More Than Just a Kiss

(This article first appeared on the SIFA Blog. I've been advised that it may be inappropriate for that platform.)


This past weekend, there was a controversy over the staging of the musical Les Misérables at Marina Bay Sands. The directors had inserted a male-male kiss for comic effect into the staging—it took place during the scene Beggars at the Feast, when the minor villain Thénardier is laughing at how he's been able to assimilate into the upper classes:

Ain't it a laugh?
Ain't it a treat?
Hob-nobbin' here
Among the elite?
Here comes a prince
There goes a Jew.
This one's a queer
But what can you do?

It's just a tiny peck on the line "This one's a queer." Blink and you'll miss it, reports say. But the theatre went nuts. Letters of complaint were sent. MDA had to take action.


So the kiss has been removed. And I don't blame the company for doing so—if you're performing a multi-million-dollar international touring musical revue, then you don't need to worry about artistic integrity. It's all about the bottom line instead. You're essentially serving up an expensive version of cultural McDonalds.

I'm not even surprised this happened. I was there in 2012, when MBS put up A Chorus Line and people were leaving the theatre as soon as they discovered there were openly gay characters.
But people got pissed. Playwright Alfian Sa'at (who wrote last year's SIFA highlight, Hotel) wrote a great little screed about this on Facebook. So has Gwyneth Teo, who notes that this G-rated play has portrayals of prison labour, prostitution, child abuse, child soldiers and graphic death, and yet decide that this tiny, frankly more homophobic than homosexual kiss is what needs to hidden away.

And that was before this happened:


Omar Mateen's attack on the Pulse in Orlando, Florida was the largest mass shooting in US history, leaving 51 people dead and 53 injured. And according to his father, it was partially triggered by seeing two men kissing in public.

My lawyer friend Indu commented, "I wonder if the Singapore government will see this as the lesson it is, that extremism cannot be tolerated, or take away the opposite lesson: that gay people shouldn't kiss to avoid being shot."

Right now, the law favours making sure that kissing doesn't happen visibly. Our Public Entertainments and Meetings Act says:

(3)  The content of the arts entertainment must not contain —
(a) anything that is likely to undermine national interest;
(b) anything that is likely to cause offence to any racial or religious group in Singapore;
(c) anything that is likely to cause feelings of enmity, ill‑will or hostility between different racial or religious groups in Singapore;
(d) anything that is lewd or obscene;
(e) anything that promotes any lifestyle or behaviour that is contrary to prevailing social norms, including any alternative sexual lifestyle (such as homosexuality or transgenderism), deviant sexual behaviour or drug abuse...

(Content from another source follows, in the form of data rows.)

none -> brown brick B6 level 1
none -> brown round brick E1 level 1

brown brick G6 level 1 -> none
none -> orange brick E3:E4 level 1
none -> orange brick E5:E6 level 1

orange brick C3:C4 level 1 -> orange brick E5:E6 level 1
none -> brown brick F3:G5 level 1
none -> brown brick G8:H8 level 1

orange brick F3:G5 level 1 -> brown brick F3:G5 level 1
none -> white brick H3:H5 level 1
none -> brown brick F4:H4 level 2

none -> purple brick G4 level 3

TV shows similarly aren't allowed to "promote or justify a homosexual lifestyle".

The ironic thing is that Singapore does have LGBT-themed art on show. Lots of it. I just reviewed the gay-themed play Long Weekend at the Twenty-Something Theatre Festival. And In The OPEN Film Fest, we'll be screening at least two films with queer themes: Tangerine (about trans sex workers in LA) and Uncle Howard (about Howard Brookner, a gay artist who died of HIV). Plus, in SIFA's main program, we'll be looking at queer issues through the perspectives of gay performance artists Loo Zihan and Ray Langenbach in I Am LGB.

Poster for Tangerine

So why does all that get a pass, while Les Miz's non-sexual, non-political tiny gay reference has to go?

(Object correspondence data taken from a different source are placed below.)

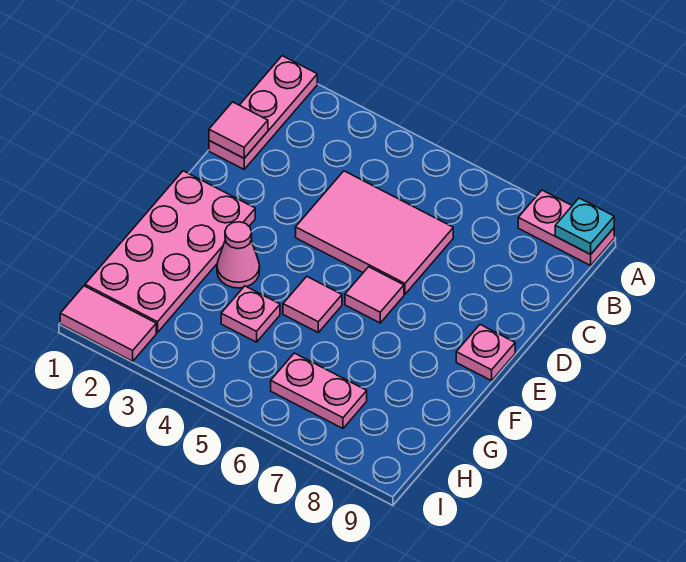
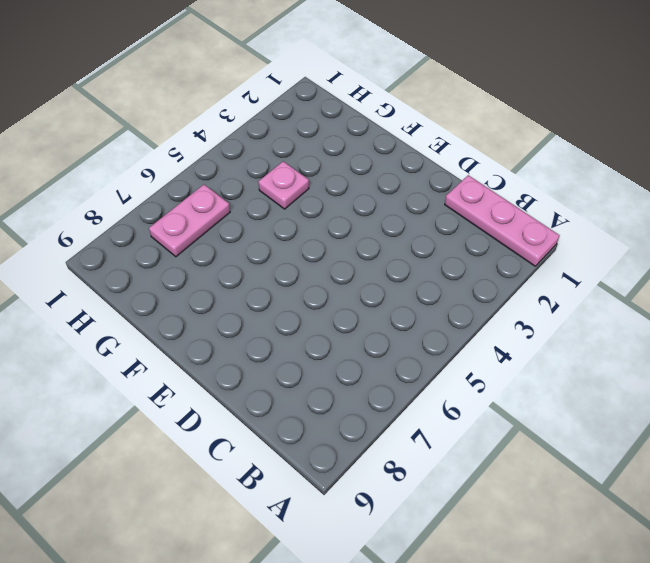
none -> pink plate A8:A9 level 1
none -> pink tile C4:D6 level 1
none -> pink plate E1:H2 level 1

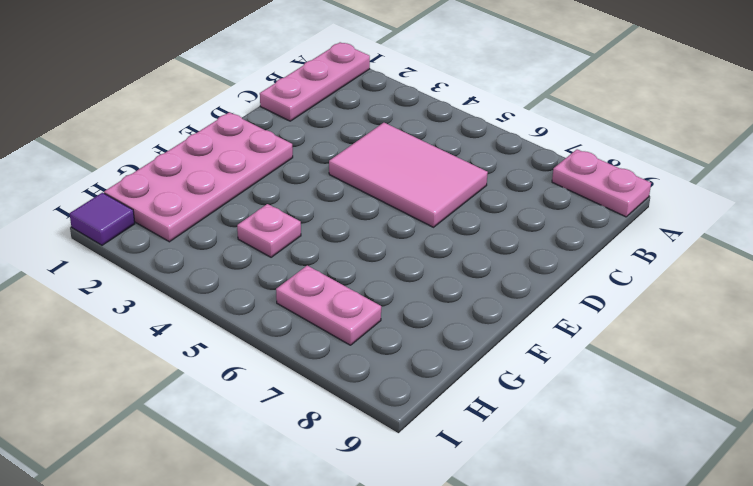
purple tile I1 level 1 -> pink tile I1:I2 level 1
none -> pink tile E6 level 1
none -> pink plate E9 level 1
none -> pink cone F3 level 1

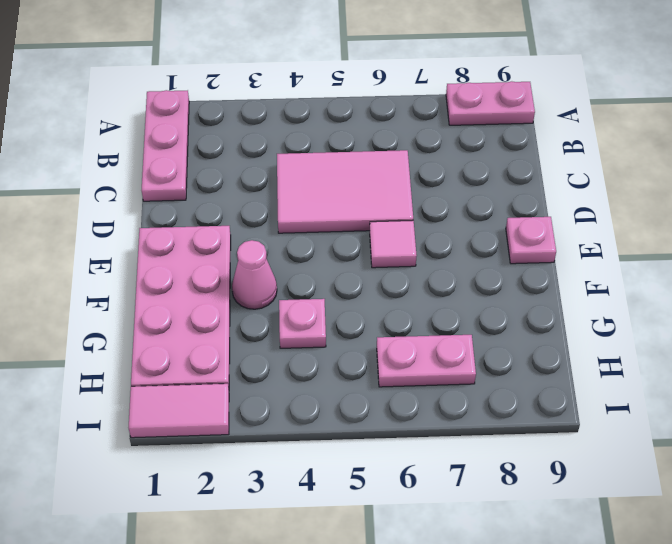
none -> pink tile F5 level 1
none -> cyan plate A9 level 2
none -> pink tile C1 level 2

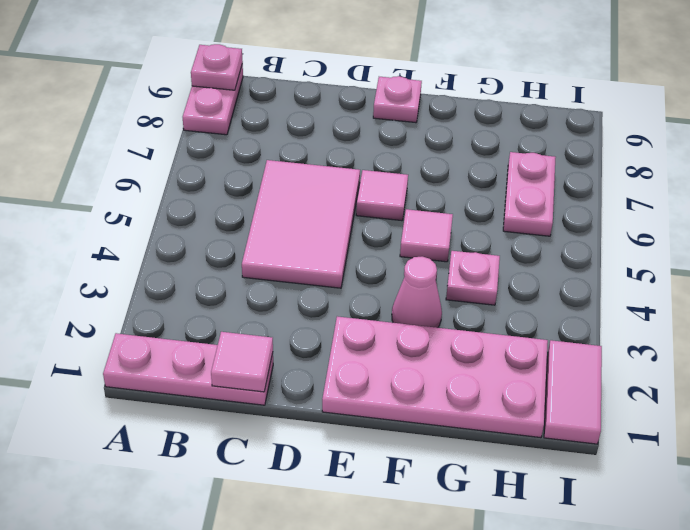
pink plate A9 level 2 -> cyan plate A9 level 2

Because there's more than one kind of art in Singapore. There's art for the masses, and there's art for the intellectuals: the folks with open minds who want to be challenged, who want to think, who want to see different viewpoints and different forms. The argument, from what I've heard, is that the intellectuals are already thinking about alternative ideas, so they can be exposed to freakier things.
The masses still need mollycoddling, according to government policy. Which means that they don't need to see anything that might offend them. Which means that they can gain all the signs of being cultured—knowing the famous names and the great classics—without actually getting the real benefit of culture, i.e. an inquiring, open mind.

Poster for I Am LGB

Does this upset me? Sure, it upsets me. But on the other hand, I suppose we should be grateful that some of us can even show LGBT themes in some arenas? Even though it has no hope of creating any greater awareness amongst the larger population?

No idea, man. By the way, there's a candelight vigil for the victims of the Orlando shooting, scheduled for tomorrow at Hong Lim Park, 8pm. I'll be there.
I might even sing a few Les Miz songs while I'm at it. I'm a gay man, after all. Broadway may throw me under the bus, but I can't stop myself.